Re: Around the NFL Championship Weekend
Sherman's appearance at that particular moment - having just saved the game, adrenaline roaring through his system, dreadlocks lashing his shoulder pads - was not a comforting image for (white) football fans. What he said was ridiculously confrontational and a rejection of what we like to view as "sportsmanship." We don't like to see that. But as one sportswriter observed, just what do you expect when you grab these guys coming off the field - a field in which extreme and dangerous violence is commonplace, necessary, and admired? These guys are pretty amped up.
My personal experience with racism - as a black man observing it in white society - is that it usually isn't of the activist/advocacy, white-power type. Usually, it is instead a banal and thoughtless assumption, made a priori, fundamental to the worldview, but out of sight, a forgotten brick in the wall. It's mental furniture, and the people who think that way would be enormously offended if you suggested that this forgotten assumption is actively informing the way they think.
The bell is often being rung, but it's mostly not deliberate and they don't hear it. If they did, most would certainly adjust their language.
But trying to get them to hear it is very, very difficult.

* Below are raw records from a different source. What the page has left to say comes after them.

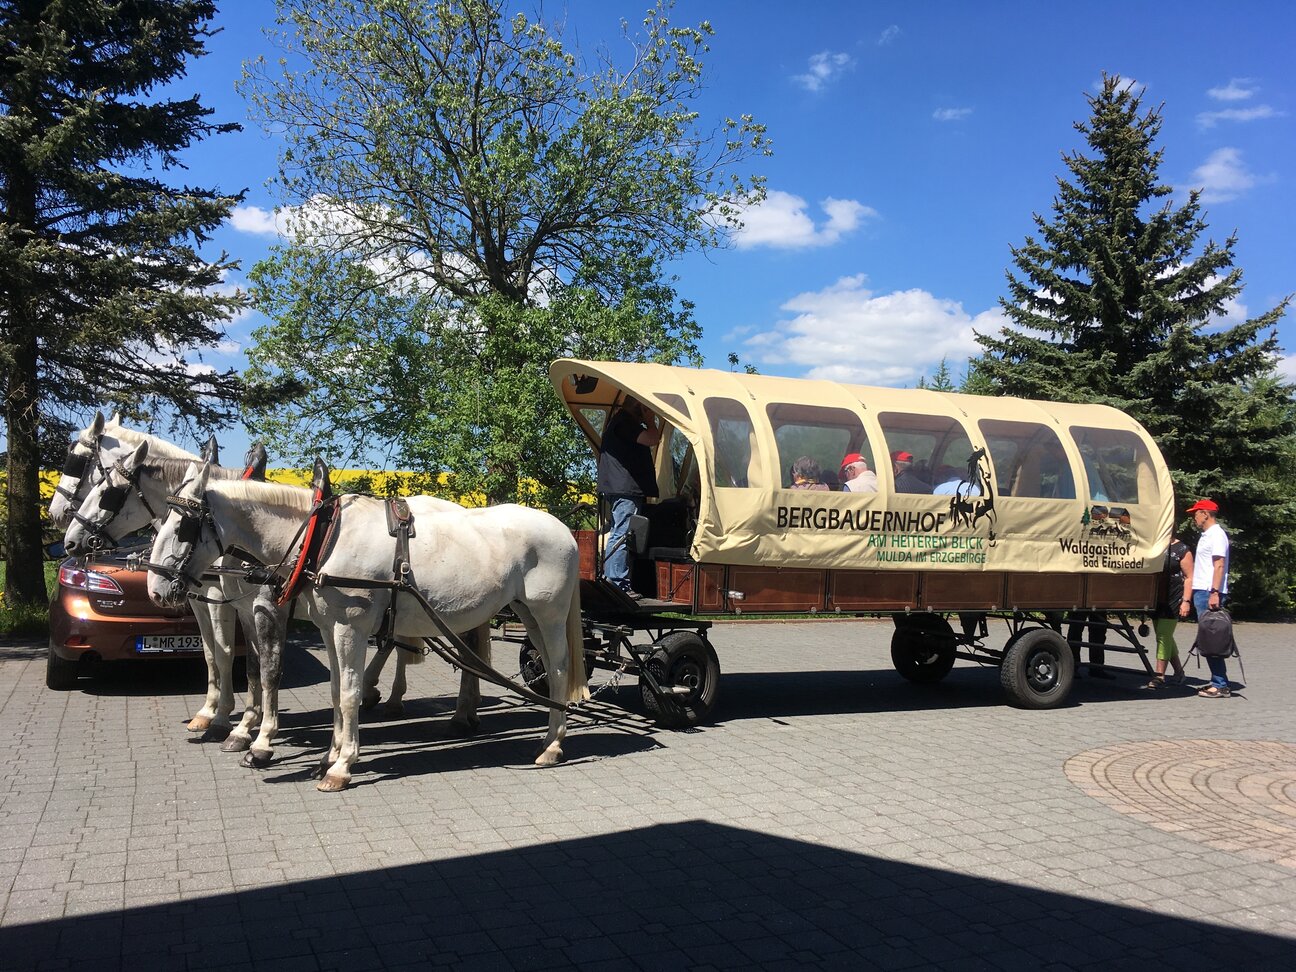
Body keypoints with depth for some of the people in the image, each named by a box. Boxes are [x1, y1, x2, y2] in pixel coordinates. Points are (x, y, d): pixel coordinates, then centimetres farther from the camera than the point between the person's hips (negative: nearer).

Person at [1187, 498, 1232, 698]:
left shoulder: (1217, 534, -9)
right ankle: (1218, 682, 14)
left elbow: (1219, 565, -18)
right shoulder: (1206, 535, 20)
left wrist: (1215, 592, -25)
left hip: (1210, 593, -9)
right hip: (1201, 592, 10)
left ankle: (1221, 685, -7)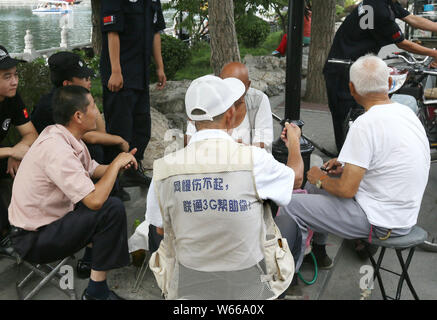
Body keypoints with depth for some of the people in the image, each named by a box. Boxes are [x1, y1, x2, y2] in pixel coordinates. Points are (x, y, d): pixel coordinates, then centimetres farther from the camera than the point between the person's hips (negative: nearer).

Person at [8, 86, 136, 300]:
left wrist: (118, 165, -6)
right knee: (112, 208, -24)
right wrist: (116, 164, -19)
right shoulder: (57, 150, -29)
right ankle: (96, 291, -13)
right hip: (33, 240, -10)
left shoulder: (64, 136, 1)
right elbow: (95, 200, -33)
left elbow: (93, 170, 13)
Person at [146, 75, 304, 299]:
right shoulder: (254, 159, -20)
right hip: (245, 286, -2)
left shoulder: (164, 169, -13)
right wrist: (294, 142, 24)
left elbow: (161, 229, 2)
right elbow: (296, 177, 3)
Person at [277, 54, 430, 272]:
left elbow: (346, 190, -25)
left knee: (291, 205, -5)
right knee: (315, 181, 23)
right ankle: (318, 251, 37)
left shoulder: (366, 124, -25)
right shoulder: (406, 112, 4)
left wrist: (321, 179, -4)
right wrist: (348, 166, 12)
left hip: (380, 222, -9)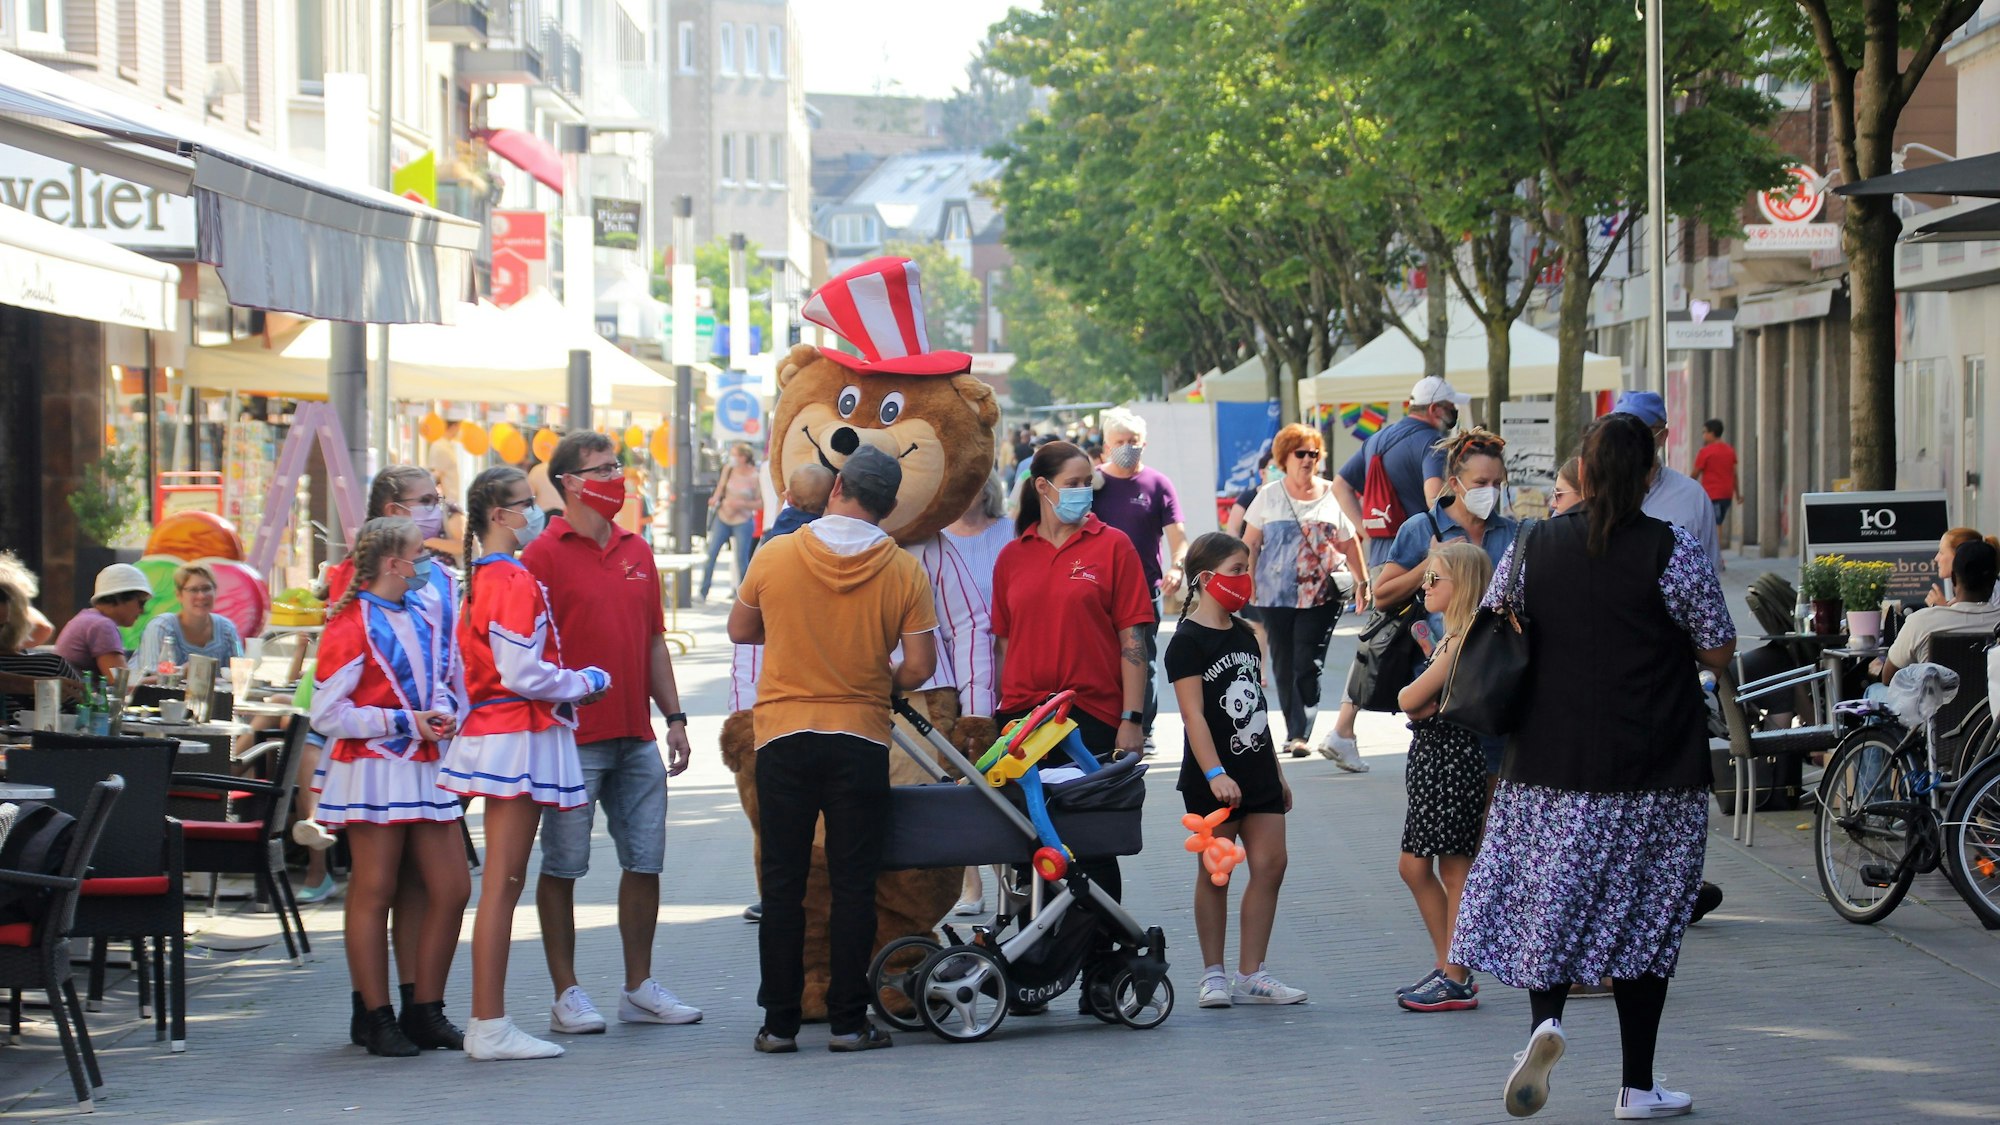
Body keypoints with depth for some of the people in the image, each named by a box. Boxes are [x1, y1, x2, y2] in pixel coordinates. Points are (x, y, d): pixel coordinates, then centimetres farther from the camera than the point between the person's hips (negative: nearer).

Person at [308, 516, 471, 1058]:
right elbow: (327, 714, -13)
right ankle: (377, 1019, 5)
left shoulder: (420, 619, 14)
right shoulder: (352, 624, -9)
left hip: (426, 767, 8)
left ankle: (426, 1012, 14)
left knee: (451, 890, 4)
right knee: (374, 894, -1)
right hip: (375, 769, -8)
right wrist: (407, 722, -14)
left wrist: (443, 714, 4)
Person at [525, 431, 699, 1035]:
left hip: (636, 740, 6)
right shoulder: (544, 555, -6)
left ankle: (640, 987, 16)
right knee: (563, 866, 1)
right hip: (573, 738, -6)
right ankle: (566, 993, 6)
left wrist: (673, 718, 13)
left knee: (646, 861, 7)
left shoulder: (636, 552, 14)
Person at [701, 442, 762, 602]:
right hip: (722, 518, 4)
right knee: (711, 554, 1)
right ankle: (703, 593, 9)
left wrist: (741, 504, -21)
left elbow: (761, 502, -10)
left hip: (743, 522, -4)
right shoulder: (728, 470, -3)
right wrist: (715, 499, -10)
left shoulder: (754, 477, -15)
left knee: (742, 559, -1)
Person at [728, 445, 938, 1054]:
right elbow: (920, 667, -4)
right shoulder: (904, 570, -5)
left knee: (783, 884, 5)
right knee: (852, 884, 4)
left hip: (784, 736, 0)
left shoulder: (775, 557, -4)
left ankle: (779, 1022, 6)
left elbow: (740, 630, 11)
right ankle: (848, 1021, 3)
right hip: (861, 740, 0)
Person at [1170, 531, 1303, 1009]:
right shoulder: (1188, 641, -9)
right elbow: (1194, 714, -17)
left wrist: (1276, 773, 21)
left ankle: (1251, 975, 6)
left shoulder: (1244, 635, 14)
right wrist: (1215, 773, -25)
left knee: (1270, 865, 0)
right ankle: (1213, 974, 9)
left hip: (1258, 774, 7)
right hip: (1213, 781, -7)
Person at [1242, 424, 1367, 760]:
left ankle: (1299, 734, -12)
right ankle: (1295, 732, 14)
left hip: (1322, 593, -1)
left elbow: (1350, 544, 14)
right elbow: (1250, 543, 9)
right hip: (1275, 594, 1)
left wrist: (1362, 582, 13)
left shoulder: (1332, 496, 7)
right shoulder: (1269, 496, 8)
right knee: (1283, 666, 4)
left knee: (1309, 665, -11)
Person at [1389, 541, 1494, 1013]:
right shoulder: (1452, 638, 14)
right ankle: (1447, 967, 21)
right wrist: (1424, 704, -9)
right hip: (1431, 760, 10)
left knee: (1454, 870, -4)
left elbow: (1408, 700, -18)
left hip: (1452, 760, -10)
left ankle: (1457, 983, 1)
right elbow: (1417, 705, 11)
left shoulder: (1461, 642, -17)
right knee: (1414, 866, 14)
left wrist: (1418, 703, 2)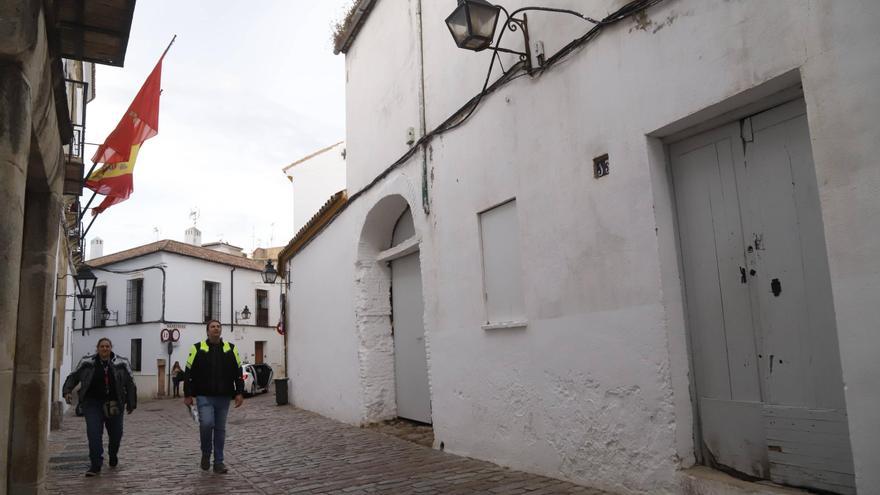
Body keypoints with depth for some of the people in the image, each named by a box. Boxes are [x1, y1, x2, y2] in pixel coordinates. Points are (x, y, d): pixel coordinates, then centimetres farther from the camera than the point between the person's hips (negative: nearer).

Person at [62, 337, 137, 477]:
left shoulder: (122, 363, -1)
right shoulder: (87, 362, 0)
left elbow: (130, 383, 4)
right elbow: (73, 377, 11)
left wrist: (131, 404, 5)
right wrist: (67, 391, -6)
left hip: (114, 404, 1)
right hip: (92, 403, -1)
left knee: (116, 434, 10)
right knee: (94, 433, -12)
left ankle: (113, 455, 39)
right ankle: (96, 465, -5)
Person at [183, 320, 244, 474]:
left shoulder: (231, 349, 6)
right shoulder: (197, 348, 0)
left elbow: (238, 372, 8)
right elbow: (189, 373, 1)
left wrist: (239, 393, 1)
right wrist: (187, 395, -3)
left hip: (224, 397, 3)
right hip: (204, 397, -2)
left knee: (220, 429, 7)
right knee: (206, 424, -17)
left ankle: (218, 462, 17)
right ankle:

Richie Incognito was often referred to as a "thug" from what I saw and heard. And worse. He deserved it. Probably still does. Sherman's comments weren't thuggish, IMO. Sherman is brash. He's outspoken. I don't find anything he said particularly objectionable, and knowing the history and how that game went between he and Crabtree it's even less so. But people generally don't wait to hear even most of the facts before leaping to conclusions, it seems (SEE: posters aplenty the last few pages). Sherman's mouth was running, and so he's wrong. For some of them, he's wrong because he's black. For others, he's just wrong for talking trash after a game.
I think we can all agree that the proper term for Richard Sherman is "asshole". This is a race neutral term. Or maybe not. As I said, and others have observed, it was a particularly intense moment.
I think his apology was more than sufficient.